„Archäologisch höchst interessant“: Brunnen-Funde auf der Arcaden-Baustelle
Im Zuge der fortschreitenden Arbeiten auf der Arcaden-Baustelle sind weitere archäologische Funde gemacht worden: Nachdem in den vergangenen Wochen bereits Artefakte aus der jüngeren Vergangenheit Recklinghausens freigelegt worden waren, unter anderem ein Grabstein aus dem 20. Jahrhundert, sind die Bagger nun in tiefere Bodenschichten vorgedrungen. Dabei sind mittlerweile acht historische Brunnen zum Vorschein gekommen. Weitere Funde werden nicht ausgeschlossen.
Darunter befinden sich drei Baumstammbrunnen, vergleichbar mit dem, der 1968 im Bereich Paulsörter gefunden wurde. Einen der Brunnen konnte Arno Straßmann, ehrenamtlich Beauftragter für die Bodendenkmalpflege in Recklinghausen, komplett untersuchen. Im Inneren hat Straßmann einen gut erhaltenen Krug, Keramikreste, Metallteile und Tierknochen gefunden. „Erstaunlicherweise haben sich am Grunde des Brunnens auch eine lederne Schuhsohle sowie Reste von Eierschalen erhalten, die normalerweise längst verrottet sein müssten“, sagt Straßmann.
In der Nähe des Barbarossa City-Hotels stießen die Bauarbeiter in sieben Meter Tiefe auf einen weiteren Brunnen. Ein außergewöhnlicher Fund, denn dieser sogenannte Kastenbrunnen weicht in seiner Bauweise gänzlich von allen bisher aus Westfalen bekannt gewordenen Holzbrunnentypen ab: senkrechte Bohlen mit dahinter verzapften waagerechten Längshölzern. „Diese Art von Brunnen kennt keiner der Kollegen aus meinem Fachbereich“, sagt Mark Schrader vom „LWL – Archäologie für Westfalen“ in Münster. Der wissenschaftliche Volontär entnahm Proben des Brunnens zur Bestimmung des genauen Alters (dendrochronologische Untersuchungen). Zudem soll ein 3D-Modell angefertigt werden.

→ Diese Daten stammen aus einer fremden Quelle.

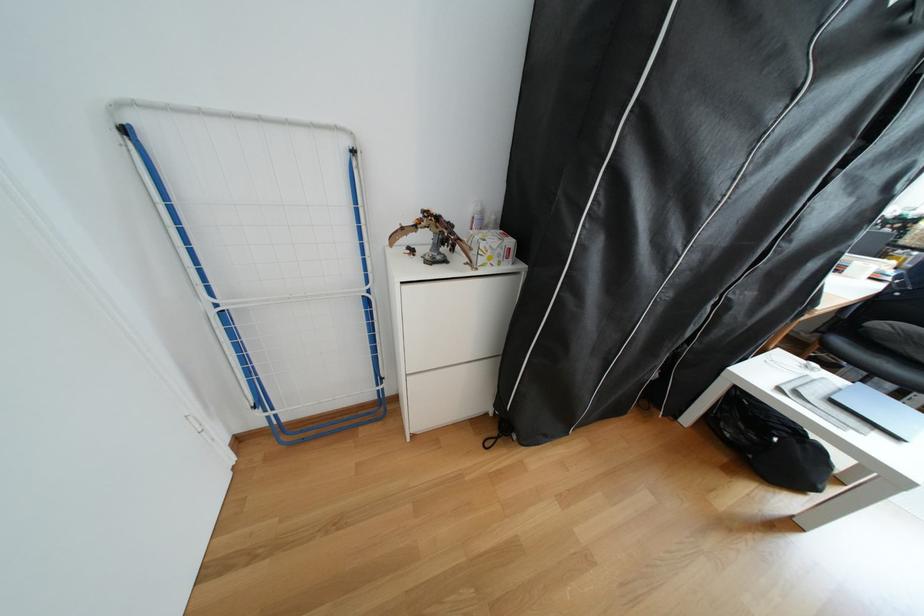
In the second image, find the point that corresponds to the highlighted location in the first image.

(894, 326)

Die Brunnen-Funde ermöglichen neue Einblicke in die Recklinghäuser Stadtgeschichte. „Das ist archäologisch höchst interessant“, sagt Arno Straßmann. „Rückschlüsse lassen sich nicht nur aus der großen Anzahl von Brunnen auf kleinstem Raum ziehen, sondern auch aus dem Zeitraum vom Bau der Brunnen um 1400 bis zu ihrer Stilllegung im frühen 16. Jahrhundert.“ Straßmann geht davon aus, dass die Fläche, die damals am Rand der Stadt lag, vor 1500 stark besiedelt war. Im Jahr 1500 wurde Recklinghausen durch eine Feuersbrunst fast vollständig zerstört. Einige Stadtteile, darunter das untersuchte Areal der Arcaden-Baustelle, wurden anschließend nicht wieder aufgebaut. Das passt zu einem Bericht aus dem Jahre 1527, in dem von einem Mann geschrieben wird, der sich „der Pestilenz willen auf dem abgelegenen und menschenleeren Löhrhof aufhalten musste“.
Unterstützt wird der Bodendenkmalexperte bei seinen Arbeiten von Mitgliedern der Gilde der Stadtführer sowie von Mitarbeitern der Stadt. „Die Stadt ist für das Engagement der Gilden-Mitglieder sehr dankbar“, sagt Josef Aulke, der städtische Beauftragte für Denkmalschutz.
Ermöglicht wird die archäologische Forschung auch dank des Arcaden-Investors mfi, management für immobilien AG, der die Arbeiten auf den entsprechenden Flächen der Großbaustelle für die Zeit der Ausgrabungen ruhen lässt. „Wir haben die Untersuchungen von Beginn an unterstützt und freuen uns, dass wir so einen Beitrag zur weiteren Erkundung der Stadtgeschichte leisten können“, sagt mfi-Projektmanager Francisco Morillo.